Materiał wejściowy:
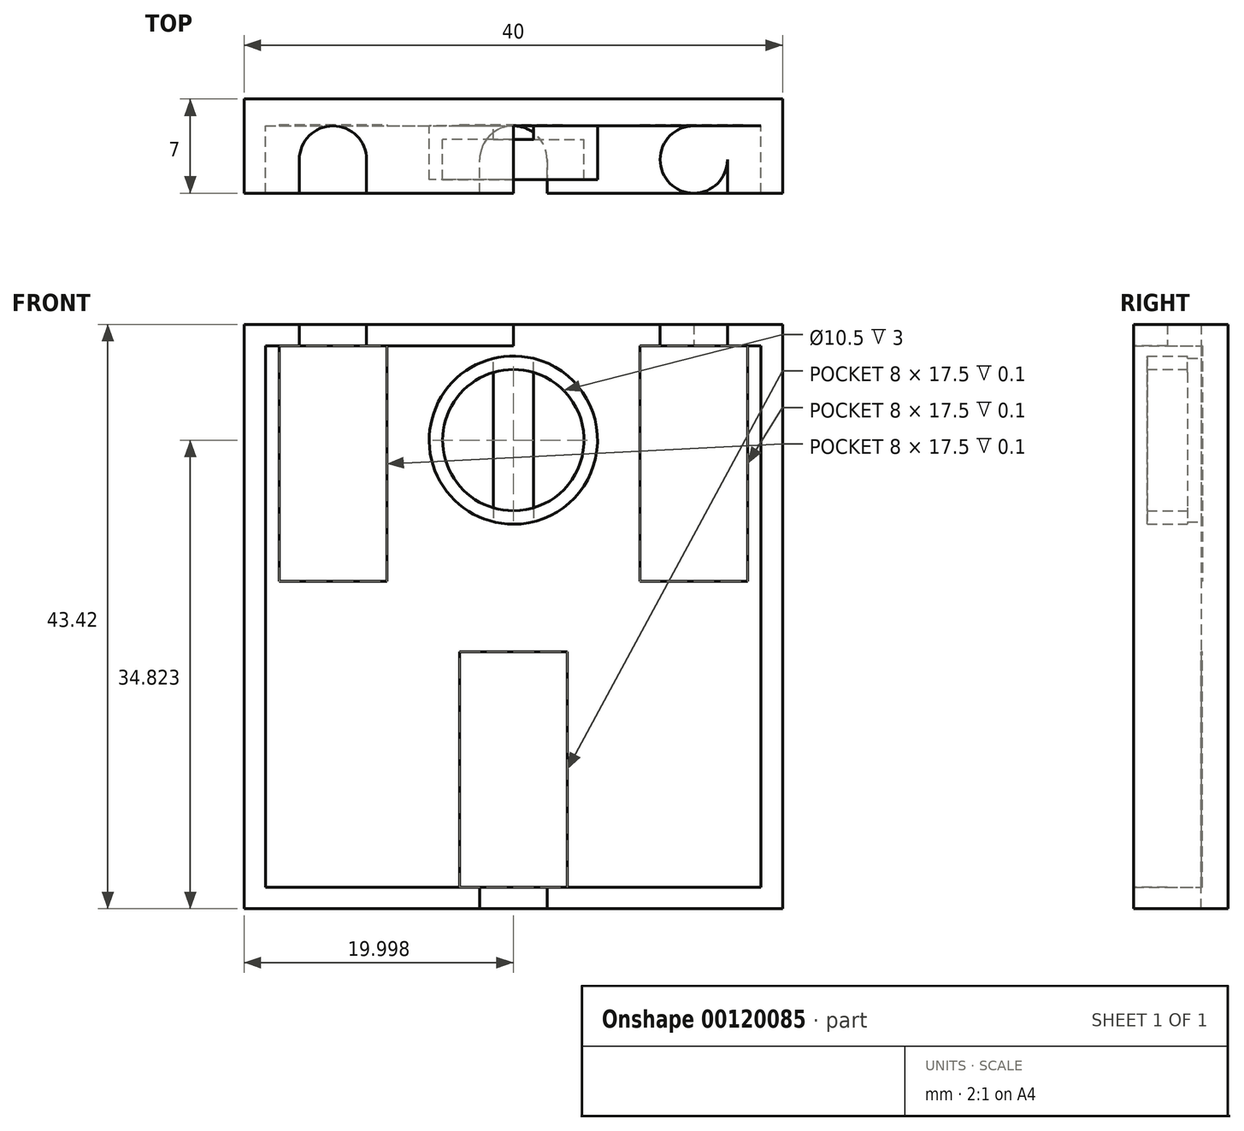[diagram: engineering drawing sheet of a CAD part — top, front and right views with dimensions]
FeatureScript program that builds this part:
annotation { "Feature Type Name" : "Feature", "Feature Type Description" : "" }
export const myFeature = defineFeature(function(context is Context, id is Id, definition is map)
    precondition{}
    {
        {
            var Q0;
            Q0=qCreatedBy(makeId("Front.planeOp"),FACE);
            var sketch = newSketch(context, id + "F0", { "sketchPlane" : qUnion([Q0])});
            skLineSegment(sketch, "E0.bottom", {"start": v(-35.75, 39) * mm, "end": v(4.25, 39) * mm});
            skLineSegment(sketch, "E0.top", {"start": v(-35.75, -4.42) * mm, "end": v(4.25, -4.42) * mm});
            skLineSegment(sketch, "E0.left", {"start": v(-35.75, 39) * mm, "end": v(-35.75, -4.42) * mm});
            skLineSegment(sketch, "E0.right", {"start": v(4.25, 39) * mm, "end": v(4.25, -4.42) * mm});
            skSolve(sketch);
        }
        {
            var Q0;
            Q0 = qSketchRegion(id + "F0", true);
            extrude(context, id + "F1", {"entities" : qUnion([Q0]), "depth" : 2 * mm});
        }
        {
            var Q0;
            Q0=makeQuery(id+"F1.opExtrude","CAP_FACE",FACE,{"disambiguationData":[OSD([sQuery(id+"F0.wireOp",EDGE,"E0.bottom"),sQuery(id+"F0.wireOp",EDGE,"E0.top"),sQuery(id+"F0.wireOp",EDGE,"E0.left"),sQuery(id+"F0.wireOp",EDGE,"E0.right")])],"isStart":false});
            var sketch = newSketch(context, id + "F2", { "sketchPlane" : qUnion([Q0])});
            skLineSegment(sketch, "E1.0", {"start": v(-35.75, 39) * mm, "end": v(4.25, 39) * mm});
            skLineSegment(sketch, "E1.1", {"start": v(-35.75, 39) * mm, "end": v(-35.75, -4.42) * mm});
            skLineSegment(sketch, "E1.3", {"start": v(-35.75, -4.42) * mm, "end": v(4.25, -4.42) * mm});
            skLineSegment(sketch, "E2.bottom", {"start": v(-34.15, 37.4) * mm, "end": v(2.65, 37.4) * mm});
            skLineSegment(sketch, "E2.top", {"start": v(-34.15, -2.82) * mm, "end": v(2.65, -2.82) * mm});
            skLineSegment(sketch, "E2.left", {"start": v(-34.15, 37.4) * mm, "end": v(-34.15, -2.82) * mm});
            skLineSegment(sketch, "E2.right", {"start": v(2.65, 37.4) * mm, "end": v(2.65, -2.82) * mm});
            skSolve(sketch);
        }
        {
            var Q0;
            Q0=makeQuery(id+"F2.imprint","IMPRINT",FACE,{"disambiguationData":[TD([[makeQuery(id+"F2.imprint","IMPRINT",EDGE,{"derivedFrom":sQuery(id+"F2.wireOp",EDGE,"E1.0")}),-1.0]])]});
            extrude(context, id + "F3", {"entities" : qUnion([Q0]), "operationType" : NewBodyOperationType.ADD, "depth" : 5 * mm});
        }
        {
            var Q0;
            Q0=makeQuery(id+"F3.opExtrude","SWEPT_FACE",FACE,{"disambiguationData":[OSD([sQuery(id+"F2.wireOp",EDGE,"E2.bottom")])]});
            var sketch = newSketch(context, id + "F4", { "sketchPlane" : qUnion([Q0])});
            skPoint(sketch, "E3", {"position": v(-29.15, 4.5) * mm});
            skCircle(sketch, "E4", {"center": v(-29.15, 4.5) * mm, "radius": 2.5 * mm});
            skLineSegment(sketch, "E5", {"start": v(-31.65, 4.5) * mm, "end": v(-31.65, 7) * mm});
            skLineSegment(sketch, "E6", {"start": v(-26.65, 4.5) * mm, "end": v(-26.65, 7) * mm});
            skLineSegment(sketch, "E7", {"start": v(-15.75, 7) * mm, "end": v(-15.75, 2) * mm});
            skCircle(sketch, "E8.MirrorC", {"center": v(-2.35, 4.5) * mm, "radius": 2.5 * mm});
            skLineSegment(sketch, "E9.MirrorCS", {"start": v(-4.85, 4.5) * mm, "end": v(-4.85, 7) * mm});
            skLineSegment(sketch, "E10.MirrorCS", {"start": v(0.15, 4.5) * mm, "end": v(0.15, 7) * mm});
            skSolve(sketch);
        }
        {
            var Q0;
            {var subQ0=sQuery(id+"F4.wireOp",EDGE,"E8.MirrorC");var subQ1=makeQuery(id+"F4.imprint","INTERSECT",VERTEX,{"derivedFrom":[subQ0,sQuery(id+"F4.wireOp",EDGE,"E9.MirrorCS")]});Q0=makeQuery(id+"F4.imprint","IMPRINT",FACE,{"disambiguationData":[TD([[makeQuery(id+"F4.imprint","IMPRINT",EDGE,{"disambiguationData":[TD([[subQ1,-1.0]])],"derivedFrom":subQ0}),-1.0]])]});}
            var Q1;
            {var subQ0=sQuery(id+"F4.wireOp",EDGE,"E4");var subQ1=makeQuery(id+"F4.imprint","INTERSECT",VERTEX,{"derivedFrom":[subQ0,sQuery(id+"F4.wireOp",EDGE,"E6")]});Q1=makeQuery(id+"F4.imprint","IMPRINT",FACE,{"disambiguationData":[TD([[makeQuery(id+"F4.imprint","IMPRINT",EDGE,{"disambiguationData":[TD([[subQ1,-1.0]])],"derivedFrom":subQ0}),1.0]])]});}
            var Q2;
            {var subQ0=sQuery(id+"F4.wireOp",EDGE,"E6");Q2=makeQuery(id+"F4.imprint","IMPRINT",FACE,{"disambiguationData":[TD([[makeQuery(id+"F4.imprint","IMPRINT",EDGE,{"derivedFrom":subQ0}),1.0]])]});}
            var Q3;
            {var subQ0=sQuery(id+"F4.wireOp",EDGE,"E5");Q3=makeQuery(id+"F4.imprint","IMPRINT",FACE,{"disambiguationData":[TD([[makeQuery(id+"F4.imprint","IMPRINT",EDGE,{"derivedFrom":subQ0}),-1.0]])]});}
            var Q4;
            {var subQ0=sQuery(id+"F4.wireOp",EDGE,"E9.MirrorCS");Q4=makeQuery(id+"F4.imprint","IMPRINT",FACE,{"disambiguationData":[TD([[makeQuery(id+"F4.imprint","IMPRINT",EDGE,{"derivedFrom":subQ0}),-1.0]])]});}
            var Q5;
            {var subQ0=sQuery(id+"F4.wireOp",EDGE,"E10.MirrorCS");Q5=makeQuery(id+"F4.imprint","IMPRINT",FACE,{"disambiguationData":[TD([[makeQuery(id+"F4.imprint","IMPRINT",EDGE,{"derivedFrom":subQ0}),1.0]])]});}
            extrude(context, id + "F5", {"entities" : qUnion([Q0, Q1, Q2, Q3, Q4, Q5]), "operationType" : NewBodyOperationType.REMOVE, "endBound" : BoundingType.UP_TO_NEXT, "oppositeDirection" : true, "depth" : 25 * mm});
        }
        {
            var Q0;
            Q0=makeQuery(id+"F1.opExtrude","CAP_FACE",FACE,{"disambiguationData":[OSD([sQuery(id+"F0.wireOp",EDGE,"E0.bottom"),sQuery(id+"F0.wireOp",EDGE,"E0.top"),sQuery(id+"F0.wireOp",EDGE,"E0.left"),sQuery(id+"F0.wireOp",EDGE,"E0.right")])],"isStart":false});
            var sketch = newSketch(context, id + "F6", { "sketchPlane" : qUnion([Q0])});
            skPoint(sketch, "E11", {"position": v(-15.75, 30.4) * mm});
            skPoint(sketch, "E11.positionSnap0", {"position": v(-15.75, 37.4) * mm});
            skCircle(sketch, "E12", {"center": v(-15.75, 30.4) * mm, "radius": 5.25 * mm});
            skLineSegment(sketch, "E13", {"start": v(-17.25, 35.43) * mm, "end": v(-17.25, 25.37) * mm});
            skLineSegment(sketch, "E14", {"start": v(-14.25, 35.43) * mm, "end": v(-14.25, 25.37) * mm});
            skCircle(sketch, "E15", {"center": v(-15.75, 30.4) * mm, "radius": 6.25 * mm});
            skLineSegment(sketch, "E16", {"start": v(-17.25, 35.43) * mm, "end": v(-17.25, 36.47) * mm});
            skLineSegment(sketch, "E17", {"start": v(-14.25, 35.43) * mm, "end": v(-14.25, 36.47) * mm});
            skLineSegment(sketch, "E18", {"start": v(-17.25, 25.37) * mm, "end": v(-17.25, 24.34) * mm});
            skLineSegment(sketch, "E19", {"start": v(-14.25, 25.37) * mm, "end": v(-14.25, 24.34) * mm});
            skSolve(sketch);
        }
        {
            var Q0;
            {var subQ0=sQuery(id+"F6.wireOp",EDGE,"E13");Q0=makeQuery(id+"F6.imprint","IMPRINT",FACE,{"disambiguationData":[TD([[makeQuery(id+"F6.imprint","IMPRINT",EDGE,{"derivedFrom":subQ0}),-1.0]])]});}
            var Q1;
            {var subQ0=sQuery(id+"F6.wireOp",EDGE,"E14");Q1=makeQuery(id+"F6.imprint","IMPRINT",FACE,{"disambiguationData":[TD([[makeQuery(id+"F6.imprint","IMPRINT",EDGE,{"derivedFrom":subQ0}),1.0]])]});}
            extrude(context, id + "F7", {"entities" : qUnion([Q0, Q1]), "operationType" : NewBodyOperationType.ADD, "depth" : 1 * mm});
        }
        {
            var Q0;
            Q0 = qSketchRegion(id + "F6", true);
            extrude(context, id + "F8", {"entities" : qUnion([Q0]), "operationType" : NewBodyOperationType.ADD, "depth" : 4 * mm});
        }
        {
            var Q0;
            {var subQ0=sQuery(id+"F6.wireOp",EDGE,"E16");Q0=makeQuery(id+"F6.imprint","IMPRINT",FACE,{"disambiguationData":[TD([[makeQuery(id+"F6.imprint","IMPRINT",EDGE,{"derivedFrom":subQ0}),-1.0]])]});}
            var Q1;
            {var subQ0=sQuery(id+"F6.wireOp",EDGE,"E18");Q1=makeQuery(id+"F6.imprint","IMPRINT",FACE,{"disambiguationData":[TD([[makeQuery(id+"F6.imprint","IMPRINT",EDGE,{"derivedFrom":subQ0}),1.0]])]});}
            extrude(context, id + "F9", {"entities" : qUnion([Q0, Q1]), "operationType" : NewBodyOperationType.REMOVE, "depth" : 1 * mm});
        }
        {
            var Q0;
            Q0=makeQuery(id+"F3.opExtrude","SWEPT_FACE",FACE,{"disambiguationData":[OSD([sQuery(id+"F2.wireOp",EDGE,"E2.top")])]});
            var sketch = newSketch(context, id + "F10", { "sketchPlane" : qUnion([Q0])});
            skPoint(sketch, "E20", {"position": v(-15.75, -7) * mm});
            skPoint(sketch, "E21", {"position": v(-15.75, -4.5) * mm});
            skCircle(sketch, "E22", {"center": v(-15.75, -4.5) * mm, "radius": 2.5 * mm});
            skLineSegment(sketch, "E23", {"start": v(-18.25, -4.5) * mm, "end": v(-18.25, -7) * mm});
            skLineSegment(sketch, "E24", {"start": v(-13.25, -4.5) * mm, "end": v(-13.25, -7) * mm});
            skSolve(sketch);
        }
        {
            var Q0;
            {var subQ0=sQuery(id+"F10.wireOp",EDGE,"E24");Q0=makeQuery(id+"F10.imprint","IMPRINT",FACE,{"disambiguationData":[TD([[makeQuery(id+"F10.imprint","IMPRINT",EDGE,{"derivedFrom":subQ0}),-1.0]])]});}
            var Q1;
            {var subQ0=sQuery(id+"F10.wireOp",EDGE,"E22");var subQ1=makeQuery(id+"F10.imprint","INTERSECT",VERTEX,{"derivedFrom":[subQ0,sQuery(id+"F10.wireOp",EDGE,"E24")]});Q1=makeQuery(id+"F10.imprint","IMPRINT",FACE,{"disambiguationData":[TD([[makeQuery(id+"F10.imprint","IMPRINT",EDGE,{"disambiguationData":[TD([[subQ1,-1.0]])],"derivedFrom":subQ0}),1.0]])]});}
            var Q2;
            {var subQ0=sQuery(id+"F10.wireOp",EDGE,"E23");Q2=makeQuery(id+"F10.imprint","IMPRINT",FACE,{"disambiguationData":[TD([[makeQuery(id+"F10.imprint","IMPRINT",EDGE,{"derivedFrom":subQ0}),1.0]])]});}
            extrude(context, id + "F11", {"entities" : qUnion([Q0, Q1, Q2]), "operationType" : NewBodyOperationType.REMOVE, "endBound" : BoundingType.UP_TO_NEXT, "oppositeDirection" : true, "depth" : 25 * mm});
        }
        {
            var Q0;
            {var subQ0=sQuery(id+"F6.wireOp",EDGE,"E15");var subQ1=sQuery(id+"F6.wireOp",EDGE,"E12");var subQ2=makeQuery(id+"F1.opExtrude","CAP_FACE",FACE,{"disambiguationData":[OSD([sQuery(id+"F0.wireOp",EDGE,"E0.bottom"),sQuery(id+"F0.wireOp",EDGE,"E0.top"),sQuery(id+"F0.wireOp",EDGE,"E0.left"),sQuery(id+"F0.wireOp",EDGE,"E0.right")])],"isStart":false});Q0=makeQuery(id+"F9.boolean.opBoolean","MERGE",FACE,{"derivedFrom":[makeQuery(id+"F8.boolean.opBoolean","SPLIT",FACE,{"disambiguationData":[TD([makeQuery(id+"F3.opExtrude","SWEPT_FACE",FACE,{"disambiguationData":[OSD([sQuery(id+"F2.wireOp",EDGE,"E2.bottom")])]})])],"derivedFrom":subQ2}),makeQuery(id+"F8.boolean.opBoolean","SPLIT",FACE,{"disambiguationData":[TD([makeQuery(id+"F7.opExtrude","SWEPT_FACE",FACE,{"disambiguationData":[OSD([sQuery(id+"F6.wireOp",EDGE,"E13")])]})])],"derivedFrom":subQ2}),makeQuery(id+"F9.opExtrude","CAP_FACE",FACE,{"disambiguationData":[OSD([subQ1,subQ0,sQuery(id+"F6.wireOp",EDGE,"E16"),sQuery(id+"F6.wireOp",EDGE,"E17")])],"isStart":true}),makeQuery(id+"F9.opExtrude","CAP_FACE",FACE,{"disambiguationData":[OSD([subQ1,subQ0,sQuery(id+"F6.wireOp",EDGE,"E18"),sQuery(id+"F6.wireOp",EDGE,"E19")])],"isStart":true})]});}
            var sketch = newSketch(context, id + "F12", { "sketchPlane" : qUnion([Q0])});
            skLineSegment(sketch, "E25.bottom", {"start": v(-33.15, 37.4) * mm, "end": v(-25.15, 37.4) * mm});
            skLineSegment(sketch, "E25.top", {"start": v(-33.15, 19.9) * mm, "end": v(-25.15, 19.9) * mm});
            skLineSegment(sketch, "E25.left", {"start": v(-33.15, 37.4) * mm, "end": v(-33.15, 19.9) * mm});
            skLineSegment(sketch, "E25.right", {"start": v(-25.15, 37.4) * mm, "end": v(-25.15, 19.9) * mm});
            skLineSegment(sketch, "E26", {"start": v(-15.75, 37.4) * mm, "end": v(-15.75, 12.57) * mm, "construction": true});
            skPoint(sketch, "E26.endSnap0", {"position": v(-15.75, 37.4) * mm});
            skLineSegment(sketch, "E27.MirrorCS", {"start": v(-6.35, 37.4) * mm, "end": v(-6.35, 19.9) * mm});
            skLineSegment(sketch, "E28.MirrorCS", {"start": v(1.65, 19.9) * mm, "end": v(-6.35, 19.9) * mm});
            skLineSegment(sketch, "E29.MirrorCS", {"start": v(1.65, 37.4) * mm, "end": v(1.65, 19.9) * mm});
            skLineSegment(sketch, "E30.MirrorCS", {"start": v(1.65, 37.4) * mm, "end": v(-6.35, 37.4) * mm});
            skLineSegment(sketch, "E31.bottom", {"start": v(-19.75, -2.82) * mm, "end": v(-11.75, -2.82) * mm});
            skLineSegment(sketch, "E31.top", {"start": v(-19.75, 14.68) * mm, "end": v(-11.75, 14.68) * mm});
            skLineSegment(sketch, "E31.left", {"start": v(-19.75, -2.82) * mm, "end": v(-19.75, 14.68) * mm});
            skLineSegment(sketch, "E31.right", {"start": v(-11.75, -2.82) * mm, "end": v(-11.75, 14.68) * mm});
            skSolve(sketch);
        }
        {
            var Q0;
            Q0=makeQuery(id+"F12.imprint","IMPRINT",FACE,{"disambiguationData":[TD([[makeQuery(id+"F12.imprint","IMPRINT",EDGE,{"derivedFrom":sQuery(id+"F12.wireOp",EDGE,"E25.top")}),1.0]])]});
            var Q1;
            {var subQ3=sQuery(id+"F12.wireOp",EDGE,"E27.MirrorCS");Q1=makeQuery(id+"F12.imprint","IMPRINT",FACE,{"disambiguationData":[TD([[makeQuery(id+"F12.imprint","IMPRINT",EDGE,{"derivedFrom":subQ3}),1.0]])]});}
            var Q2;
            Q2=makeQuery(id+"F12.imprint","IMPRINT",FACE,{"disambiguationData":[TD([[makeQuery(id+"F12.imprint","IMPRINT",EDGE,{"derivedFrom":sQuery(id+"F12.wireOp",EDGE,"E31.top")}),-1.0]])]});
            extrude(context, id + "F13", {"entities" : qUnion([Q0, Q1, Q2]), "operationType" : NewBodyOperationType.REMOVE, "oppositeDirection" : true, "depth" : 0.1 * mm});
        }
    });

Treść zadania:
Należy pokazać każdy wiersz powyższego materiału, w którym występuje ciąg „radius”, przy czym wielkość liter ma znaczenie.

Pełna odpowiedź:
            skCircle(sketch, "E4", {"center": v(-29.15, 4.5) * mm, "radius": 2.5 * mm});
            skCircle(sketch, "E8.MirrorC", {"center": v(-2.35, 4.5) * mm, "radius": 2.5 * mm});
            skCircle(sketch, "E12", {"center": v(-15.75, 30.4) * mm, "radius": 5.25 * mm});
            skCircle(sketch, "E15", {"center": v(-15.75, 30.4) * mm, "radius": 6.25 * mm});
            skCircle(sketch, "E22", {"center": v(-15.75, -4.5) * mm, "radius": 2.5 * mm});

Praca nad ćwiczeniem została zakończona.